Under the chapter “The Data Religion”, the another views that dataism confirms that universe consists of data flows and data processing by sophisticated algorithms whose capacity far exceeds that of human brain. In a dataist perspective human species can became a single data processing system covering the number, variety and so on. In the post-modern 21st century free flow and processing of information would boost free market, proliferation of scientific knowledge, the Rule of Law and democracy. In the short, dataism since 1789 (the French Revolution) created the novel idea of freedom of information (not to be confused with freedom of expression). Harari adds “The Americans are healthier, happier, wealthier than Iranians, Nigerians, thanks to freedom of information. So, for creating a better world, the key is to set data free”
Dataism may sideline humans by shifting from homocentric to data-centric view. In the pre-renaissance era the presumption was that God created humans for some divine purpose. Subsequently it is viewed that humans are sacred in their own right and God has not existed at all. Now dataists say that “internet of all things” is sacred because humans created it for serving human needs. Under the data-centric system unlike earlier homocentric world view, a person should do DNA sequence, wear biometric devices, and utilise all scientific gadgets, permit Google like company to read all correspondence and keep a record of likes and dislikes and the great internet of all things will tell him whom to marry, career, job option and all socio-economic and political decisions suitable to him.

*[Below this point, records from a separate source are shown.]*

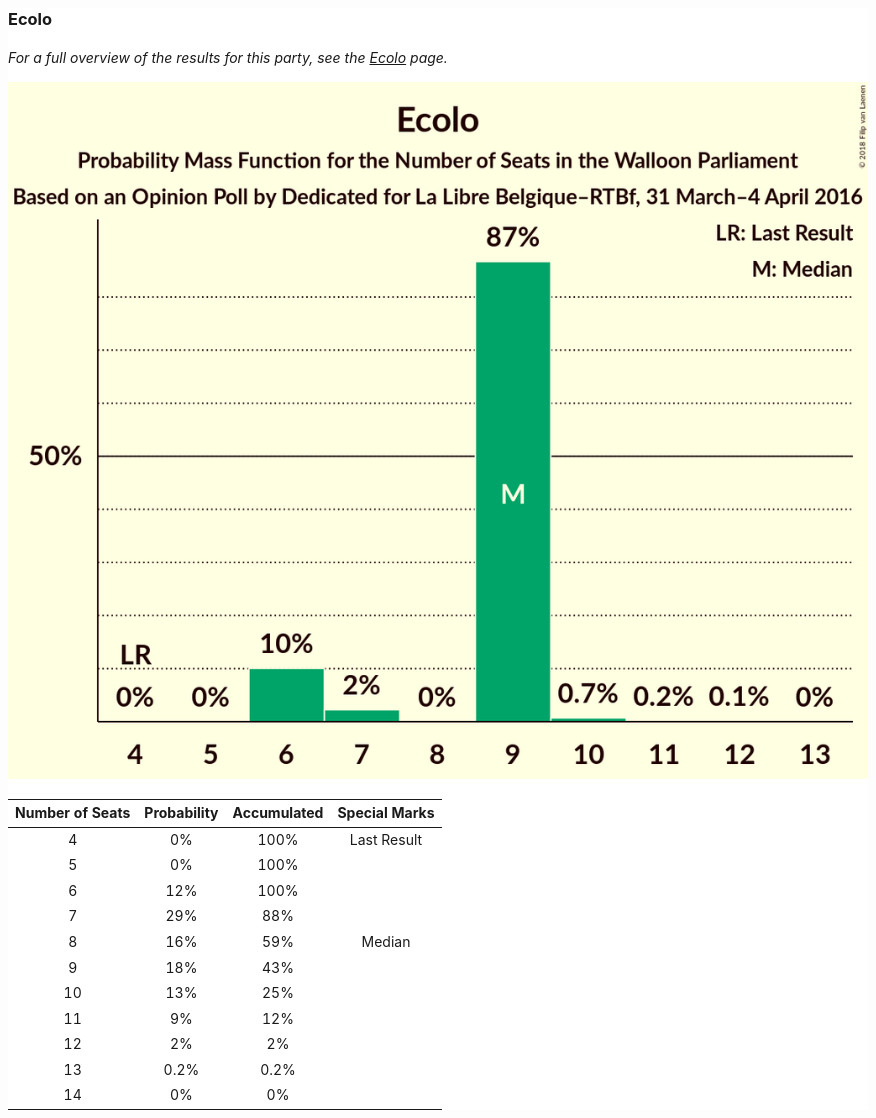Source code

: ### Ecolo

*For a full overview of the results for this party, see the [Ecolo](party-ecolo.html) page.*

![Graph with seats probability mass function not yet produced](2016-04-04-Dedicated-seats-pmf-ecolo.png "Seats Probability Mass Function")

| Number of Seats | Probability | Accumulated | Special Marks |
|:---------------:|:-----------:|:-----------:|:-------------:|
| 4 | 0% | 100% | Last Result |
| 5 | 0% | 100% |  |
| 6 | 12% | 100% |  |
| 7 | 29% | 88% |  |
| 8 | 16% | 59% | Median |
| 9 | 18% | 43% |  |
| 10 | 13% | 25% |  |
| 11 | 9% | 12% |  |
| 12 | 2% | 2% |  |
| 13 | 0.2% | 0.2% |  |
| 14 | 0% | 0% |  |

Such astronomical amounts of data no human can analyse.
Concluding, the author observes that the critical examination of dataist dogma is not only the greatest challenge of the 21st century but it is also most urgent political and economic project. Dataism is spreading across all scientific disciplines. The catastrophe of defective and faulty data leading to tragedies cannot be ruled out. The threat of dataism can do what Homo Sapiens have done to all other animals. Whenever an animal ceased to fulfil any functions, useful to humans, it went extinct. Likewise once humans lose their functional importance to the network, humans discover that they are not the apex of creation.
Book narrates possibilities and not prophesies. But our vision is constrained by present day ideologies and social systems viz democracy, capitalism, and humanism. The book aims to broaden our horizons and make us aware of much wide spectrum of options. Really nobody knows exactly how job market, the family or the ecology will look like in 2050 or what religious, economic structure will dominate the world. To the Indian elite lost in obscurantist medievalism and lunatic religiosity the book is compulsorily readable, as Rigveda (1 – 89 – 1) exhorts, “Let noble thoughts come to us from everywhere (आ नो भद्रा: ऋतवो यन्तु विश्वत:). 
Will our leaders trapped in past time zones accept wisdom in the book detailed in contentions, (1) Science is increasingly confirming that organisms are algorithms and life is data processing (2) Intelligence is de-coupled from consciousness and (3) Non-conscious but highly intelligent algorithms may soon know us better than we know ourselves. The book raises three key questions for those who are concerned with future. They are (1) Are organisms just algorithms and is life just data processing. (2) What is more valuable intelligence or consciousness? (3) What will happen to society, politics and daily life when non-conscious but highly intelligent algorithms know us better than we know ourselves?